Required action A:
Answer these from the review of Spider-man 3:
(i) Who appears in the campy dinner scene?
(ii) Which movie is offered as an example of weaving too many stories together?
(iii) What three kinds of underdevelopment does Spider-man 3 suffer from?
Required action B: In the Spider-man 3 review, retype the part starting with "There is a lesson" and going on through "the first installment.".
Required action C: Pick up the Spider-man 3 review after its last sentence and write what comes next.

*** Opening of Passage to read ***

The movie was engaging, the marital question was compelling and kept the story together, and even the campy dinner scene with Bruce Campbell brought brevity that I appreciated. In some ways, the movie felt more like the comic book than the first two did. This is also the source of some its trouble.
There is a lesson to which
Another version of this is the weaving of too many stories together (see X-Men United). Some of the stories that are trying to be told here (and in the third X-Men movie) are ‘updates’ of classic story arcs, told over years and hundreds of pages. The more-is-better philosophy leads to cutting and pasting in a way that trivializes the origins of these stories: again, abandoning the very idea so important to the first installment.
To be more specific, Spider-man 3 suffers from underdevelopment: underdevelopment of the new bad guys, underdevelopment of plot, and worst, underdevelopment of motivations. We do a lot of the short-hand implicitly, and it works for much of the movie, but doesn’t leave the viewer satisfied or fully confirmed.
There is also an issue of two competing themes that I envision Sam Raimi saw as complementary, but they seem to get in each others’ way: 1) a person can’t do everything alone and 2) one must do what is right even when they feel inclined to the opposite. There is a third theme of the seductiveness of power and how it corrupts the way one sees the world. Am I missing anything else, because there were so many themes to keep track of?

*** Close of Passage to read ***
*** Opening of Extracted data ***

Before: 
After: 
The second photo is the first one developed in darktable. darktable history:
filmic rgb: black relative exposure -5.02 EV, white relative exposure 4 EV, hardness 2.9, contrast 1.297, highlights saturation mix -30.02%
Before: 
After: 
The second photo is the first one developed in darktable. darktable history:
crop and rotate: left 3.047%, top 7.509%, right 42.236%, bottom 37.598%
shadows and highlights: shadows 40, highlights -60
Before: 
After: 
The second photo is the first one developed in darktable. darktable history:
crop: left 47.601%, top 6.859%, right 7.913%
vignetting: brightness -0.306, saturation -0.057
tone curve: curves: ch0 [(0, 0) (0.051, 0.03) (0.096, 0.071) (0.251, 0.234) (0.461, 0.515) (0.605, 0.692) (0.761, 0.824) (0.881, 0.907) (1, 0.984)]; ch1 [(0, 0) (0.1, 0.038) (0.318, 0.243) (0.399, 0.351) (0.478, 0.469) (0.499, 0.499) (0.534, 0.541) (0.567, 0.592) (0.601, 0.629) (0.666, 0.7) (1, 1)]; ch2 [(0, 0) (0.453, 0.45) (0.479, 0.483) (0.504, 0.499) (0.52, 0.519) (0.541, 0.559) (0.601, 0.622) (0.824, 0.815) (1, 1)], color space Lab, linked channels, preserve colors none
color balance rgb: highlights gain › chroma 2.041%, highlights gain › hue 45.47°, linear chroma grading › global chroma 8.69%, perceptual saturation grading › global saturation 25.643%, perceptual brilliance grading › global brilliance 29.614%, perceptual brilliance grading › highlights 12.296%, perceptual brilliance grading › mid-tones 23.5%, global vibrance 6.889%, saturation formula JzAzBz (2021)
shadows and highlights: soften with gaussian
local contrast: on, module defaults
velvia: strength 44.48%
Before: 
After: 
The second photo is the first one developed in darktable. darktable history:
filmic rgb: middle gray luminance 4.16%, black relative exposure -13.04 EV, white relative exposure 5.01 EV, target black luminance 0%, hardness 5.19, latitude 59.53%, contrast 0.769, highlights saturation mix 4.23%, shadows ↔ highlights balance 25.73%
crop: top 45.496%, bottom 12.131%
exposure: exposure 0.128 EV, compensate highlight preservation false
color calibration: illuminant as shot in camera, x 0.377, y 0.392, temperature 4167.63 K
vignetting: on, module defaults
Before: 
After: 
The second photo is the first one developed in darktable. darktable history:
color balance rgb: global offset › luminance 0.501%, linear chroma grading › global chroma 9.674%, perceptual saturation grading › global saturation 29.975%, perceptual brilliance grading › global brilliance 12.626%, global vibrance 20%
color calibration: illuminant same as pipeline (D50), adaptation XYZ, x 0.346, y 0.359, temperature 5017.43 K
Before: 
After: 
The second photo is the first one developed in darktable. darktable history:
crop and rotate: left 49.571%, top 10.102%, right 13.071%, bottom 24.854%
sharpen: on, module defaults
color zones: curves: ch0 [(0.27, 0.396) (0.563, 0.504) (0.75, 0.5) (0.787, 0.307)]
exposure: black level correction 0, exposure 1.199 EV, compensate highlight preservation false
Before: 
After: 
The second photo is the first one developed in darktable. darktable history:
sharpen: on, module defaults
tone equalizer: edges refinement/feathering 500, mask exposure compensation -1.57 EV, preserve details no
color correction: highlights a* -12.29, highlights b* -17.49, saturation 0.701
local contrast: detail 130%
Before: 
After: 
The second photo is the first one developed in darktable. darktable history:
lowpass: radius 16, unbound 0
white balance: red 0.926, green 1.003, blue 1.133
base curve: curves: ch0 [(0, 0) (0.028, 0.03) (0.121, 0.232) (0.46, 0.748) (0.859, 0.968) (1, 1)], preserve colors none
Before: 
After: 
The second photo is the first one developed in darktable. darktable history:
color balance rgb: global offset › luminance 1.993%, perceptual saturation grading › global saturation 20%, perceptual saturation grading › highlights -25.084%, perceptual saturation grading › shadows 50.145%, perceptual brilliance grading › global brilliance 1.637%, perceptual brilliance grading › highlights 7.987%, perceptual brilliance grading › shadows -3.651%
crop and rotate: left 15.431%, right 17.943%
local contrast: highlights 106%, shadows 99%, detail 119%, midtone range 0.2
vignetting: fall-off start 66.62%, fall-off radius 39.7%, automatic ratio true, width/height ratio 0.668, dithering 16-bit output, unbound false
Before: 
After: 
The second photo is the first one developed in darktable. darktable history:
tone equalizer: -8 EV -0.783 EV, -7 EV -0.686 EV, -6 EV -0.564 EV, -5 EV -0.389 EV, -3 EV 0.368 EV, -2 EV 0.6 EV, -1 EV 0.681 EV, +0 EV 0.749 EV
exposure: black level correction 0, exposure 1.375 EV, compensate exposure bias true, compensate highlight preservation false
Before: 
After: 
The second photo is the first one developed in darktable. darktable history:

*** Close of Extracted data ***

Exercise result A:
(i) Bruce Campbell
(ii) X-Men United
(iii) Underdevelopment of the new bad guys, of plot, and of motivations

Exercise result B:
There is a lesson to which
Another version of this is the weaving of too many stories together (see X-Men United). Some of the stories that are trying to be told here (and in the third X-Men movie) are ‘updates’ of classic story arcs, told over years and hundreds of pages. The more-is-better philosophy leads to cutting and pasting in a way that trivializes the origins of these stories: again, abandoning the very idea so important to the first installment.

Exercise result C:
Clearly, the black suit is the story that they wanted to tell. Save the ‘you-can’t-do-it-alone’ stuff for the fourth movie and deal with ‘the seduction of power’. Deal only with the black costume. Sandman served as a vehicle for the dark side, but they should have picked a more low-level thug: someone that isn’t really in Spider-man’s league. Someone that Peter could truly make a ‘mistake’ with. The Rhino would work; I think (and excite the die-hards geekdar).
Secondly, the ad campaign ruined what was supposed to be the surprise. If the viewer is to think that the black costume represents the darkness within, don’t reveal where it comes from in the opening moments of the movie and don’t reveal in the trailers that it becomes a villain! The Sandman and the costume were intended to be a bait-and-switch, but it ends up giving us way too much Sandman and not enough costume (or vice-versa). Another option could have been to save half of the costume story for the next one. I don’t care, but as it stands, it’s convoluted!
What the movie and its subplots remind me of is finger-painting as a kid. You are exploring what colors you can mix to make other colors. Blue and red make purple. Yellow and blue make green. Purple and green, then make brown. Crap-brown. Disgusting brown. I-should-never-have-been-forced-to-see-that-color brown.
Here’s the lesson: cut the extra villain you are tempted to include. Make the subplots link together and make them meaningful. You’ve introduced the Stacey family, so there’s a great plot right there. Make Spider-man 4 the movie 3 should have been.
I know I slipped into a negative review mode, so I apologize for that. The truth is that despite its warts, I liked Spider-man 3. I found it to be no campier than parts of the first two. It’s portrayal of Peter’s dark side as dork-influenced-Rat-Packer leads us deeper into the mind of Peter Parker than a less verbal, edgier, brooding sequence would have. It also shows us how tempting the dark side of your soul can be, because it expresses itself in confidence. Even in this, though, the complexity that Raimi is going for simply leads to confusion and disengagement with the movie, as it is never clear how others see Peter in this sequence—is he a joke or is he weird or both?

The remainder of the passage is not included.